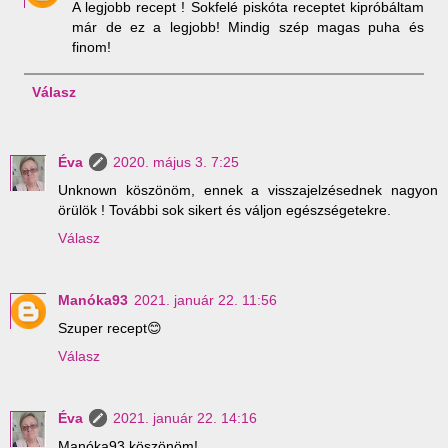
A legjobb recept ! Sokfelé piskóta receptet kipróbáltam
már de ez a legjobb! Mindig szép magas puha és
finom!
Válasz
Éva
2020. május 3. 7:25
Unknown köszönöm, ennek a visszajelzésednek nagyon
örülök ! További sok sikert és váljon egészségetekre.
Válasz
Manóka93
2021. január 22. 11:56
Szuper recept😊
Válasz
Éva
2021. január 22. 14:16
Manóka93 köszönöm!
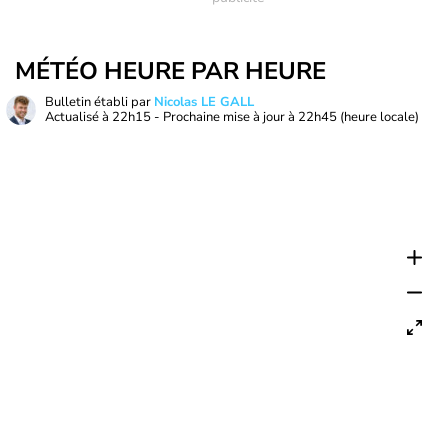
MÉTÉO HEURE PAR HEURE
Bulletin établi par
Nicolas LE GALL
Actualisé à
22h15
- Prochaine mise à jour à
22h45
(heure locale)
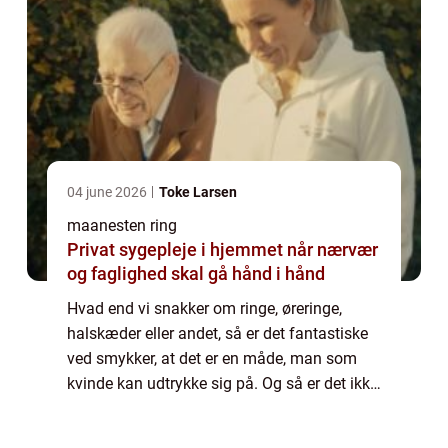
04 june 2026
Toke Larsen
maanesten ring
Privat sygepleje i hjemmet når nærvær
og faglighed skal gå hånd i hånd
Hvad end vi snakker om ringe, øreringe,
halskæder eller andet, så er det fantastiske
ved smykker, at det er en måde, man som
kvinde kan udtrykke sig på. Og så er det ikke
mindst en god måde at være kreativ på ift.
dagens look.Hvis du har det på samme...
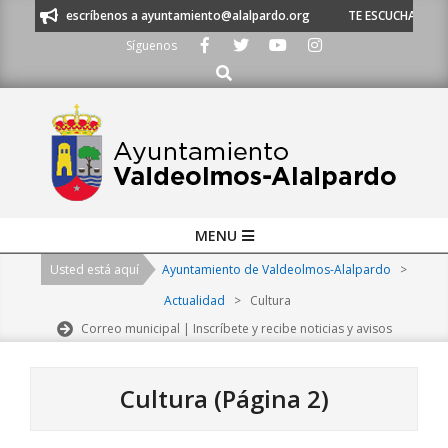
Skip
escríbenos a ayuntamiento@alalpardo.org
TE ESCUCHAMOS - Llámanos al 
to
Síguenos
content
Buscar
Primary
MENU
Navigation
Usted está aquí
Ayuntamiento de Valdeolmos-Alalpardo
>
Menu
Actualidad
>
Cultura
Correo municipal | Inscríbete y recibe noticias y avisos
Cultura
(Página 2)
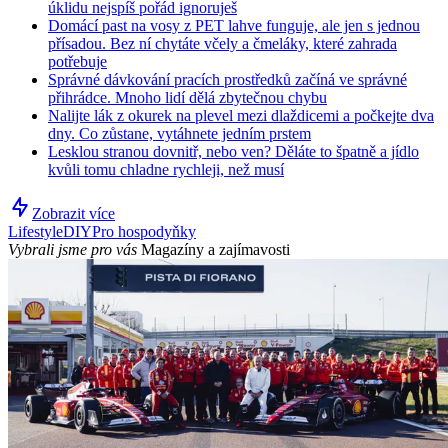
úklidu nejspíš pořád ignoruješ
Domácí past na vosy z PET lahve funguje, ale jen s jednou
přísadou. Bez ní chytáte včely a čmeláky, které zahrada
potřebuje
Správné dávkování pracích prostředků začíná ve správné
přihrádce. Mnoho lidí dělá zbytečnou chybu
Nalijte lák z okurek na plevel mezi dlaždicemi a počkejte dva
dny. Co zůstane, vytáhnete jedním prstem
Lesklou stranou dovnitř, nebo ven? Děláte to špatně a jídlo
kvůli tomu chladne rychleji, než musí
Zobrazit více
Lifestyle
DIY
Pro hospodyňky
Vybrali jsme pro vás
Magazíny a zajímavosti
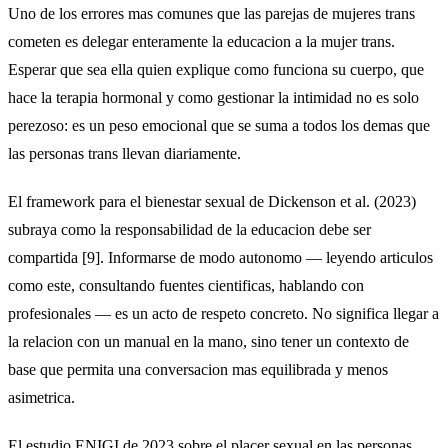
Uno de los errores mas comunes que las parejas de mujeres trans
cometen es delegar enteramente la educacion a la mujer trans.
Esperar que sea ella quien explique como funciona su cuerpo, que
hace la terapia hormonal y como gestionar la intimidad no es solo
perezoso: es un peso emocional que se suma a todos los demas que
las personas trans llevan diariamente.
El framework para el bienestar sexual de Dickenson et al. (2023)
subraya como la responsabilidad de la educacion debe ser
compartida [9]. Informarse de modo autonomo — leyendo articulos
como este, consultando fuentes cientificas, hablando con
profesionales — es un acto de respeto concreto. No significa llegar a
la relacion con un manual en la mano, sino tener un contexto de
base que permita una conversacion mas equilibrada y menos
asimetrica.
El estudio ENIGI de 2023 sobre el placer sexual en las personas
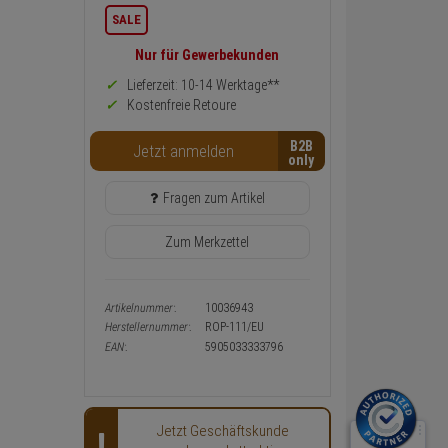
Informationen
SALE
zurück
Preis,
Nur für Gewerbekunden
Verfügbakeit
und
Lieferzeit: 10-14 Werktage**
Warenkorb-
Kostenfreie Retoure
oder
Konfigurieren-
B2B
Button
Jetzt anmelden
Fragen zum Artikel
Zum Merkzettel
Artikelnummer:
10036943
Herstellernummer:
ROP-111/EU
EAN:
5905033333796
Jetzt Geschäftskunde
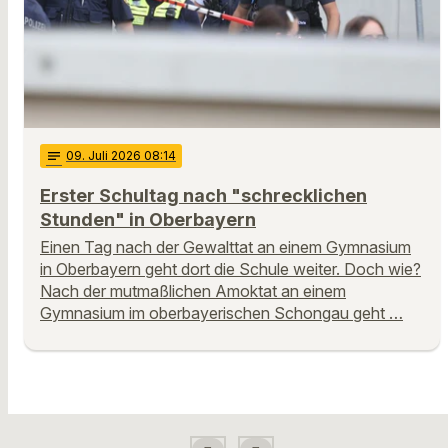
notes
09
. Juli 2026 08:14
Erster Schultag nach "schrecklichen
Stunden" in Oberbayern
Einen Tag nach der Gewalttat an einem Gymnasium
in Oberbayern geht dort die Schule weiter. Doch wie?
Nach der mutmaßlichen Amoktat an einem
Gymnasium im oberbayerischen Schongau geht …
########################################
Turn the text lines from all the entries above into one numbered list, skipping any blank lines. Leave the pictures out.

Finished task =
1. A legjobb recept ! Sokfelé piskóta receptet kipróbáltam
2. már de ez a legjobb! Mindig szép magas puha és
3. finom!
4. Válasz
5. Éva
6. 2020. május 3. 7:25
7. Unknown köszönöm, ennek a visszajelzésednek nagyon
8. örülök ! További sok sikert és váljon egészségetekre.
9. Válasz
10. Manóka93
11. 2021. január 22. 11:56
12. Szuper recept😊
13. Válasz
14. Éva
15. 2021. január 22. 14:16
16. Manóka93 köszönöm!
17. MÉTÉO HEURE PAR HEURE
18. Bulletin établi par
19. Nicolas LE GALL
20. Actualisé à
21. 22h15
22. - Prochaine mise à jour à
23. 22h45
24. (heure locale)
25. 04 june 2026
26. Toke Larsen
27. maanesten ring
28. Privat sygepleje i hjemmet når nærvær
29. og faglighed skal gå hånd i hånd
30. Hvad end vi snakker om ringe, øreringe,
31. halskæder eller andet, så er det fantastiske
32. ved smykker, at det er en måde, man som
33. kvinde kan udtrykke sig på. Og så er det ikke
34. mindst en god måde at være kreativ på ift.
35. dagens look.Hvis du har det på samme...
36. Skip
37. escríbenos a ayuntamiento@alalpardo.org
38. TE ESCUCHAMOS - Llámanos al 
39. to
40. Síguenos
41. content
42. Buscar
43. Primary
44. MENU
45. Navigation
46. Usted está aquí
47. Ayuntamiento de Valdeolmos-Alalpardo
48. >
49. Menu
50. Actualidad
51. >
52. Cultura
53. Correo municipal | Inscríbete y recibe noticias y avisos
54. Cultura
55. (Página 2)
56. úklidu nejspíš pořád ignoruješ
57. Domácí past na vosy z PET lahve funguje, ale jen s jednou
58. přísadou. Bez ní chytáte včely a čmeláky, které zahrada
59. potřebuje
60. Správné dávkování pracích prostředků začíná ve správné
61. přihrádce. Mnoho lidí dělá zbytečnou chybu
62. Nalijte lák z okurek na plevel mezi dlaždicemi a počkejte dva
63. dny. Co zůstane, vytáhnete jedním prstem
64. Lesklou stranou dovnitř, nebo ven? Děláte to špatně a jídlo
65. kvůli tomu chladne rychleji, než musí
66. Zobrazit více
67. Lifestyle
68. DIY
69. Pro hospodyňky
70. Vybrali jsme pro vás
71. Magazíny a zajímavosti
72. Uno de los errores mas comunes que las parejas de mujeres trans
73. cometen es delegar enteramente la educacion a la mujer trans.
74. Esperar que sea ella quien explique como funciona su cuerpo, que
75. hace la terapia hormonal y como gestionar la intimidad no es solo
76. perezoso: es un peso emocional que se suma a todos los demas que
77. las personas trans llevan diariamente.
78. El framework para el bienestar sexual de Dickenson et al. (2023)
79. subraya como la responsabilidad de la educacion debe ser
80. compartida [9]. Informarse de modo autonomo — leyendo articulos
81. como este, consultando fuentes cientificas, hablando con
82. profesionales — es un acto de respeto concreto. No significa llegar a
83. la relacion con un manual en la mano, sino tener un contexto de
84. base que permita una conversacion mas equilibrada y menos
85. asimetrica.
86. El estudio ENIGI de 2023 sobre el placer sexual en las personas
87. Informationen
88. SALE
89. zurück
90. Preis,
91. Nur für Gewerbekunden
92. Verfügbakeit
93. und
94. Lieferzeit: 10-14 Werktage**
95. Warenkorb-
96. Kostenfreie Retoure
97. oder
98. Konfigurieren-
99. B2B
100. Button
101. Jetzt anmelden
102. Fragen zum Artikel
103. Zum Merkzettel
104. Artikelnummer:
105. 10036943
106. Herstellernummer:
107. ROP-111/EU
108. EAN:
109. 5905033333796
110. Jetzt Geschäftskunde
111. notes
112. 09
113. . Juli 2026 08:14
114. Erster Schultag nach "schrecklichen
115. Stunden" in Oberbayern
116. Einen Tag nach der Gewalttat an einem Gymnasium
117. in Oberbayern geht dort die Schule weiter. Doch wie?
118. Nach der mutmaßlichen Amoktat an einem
119. Gymnasium im oberbayerischen Schongau geht …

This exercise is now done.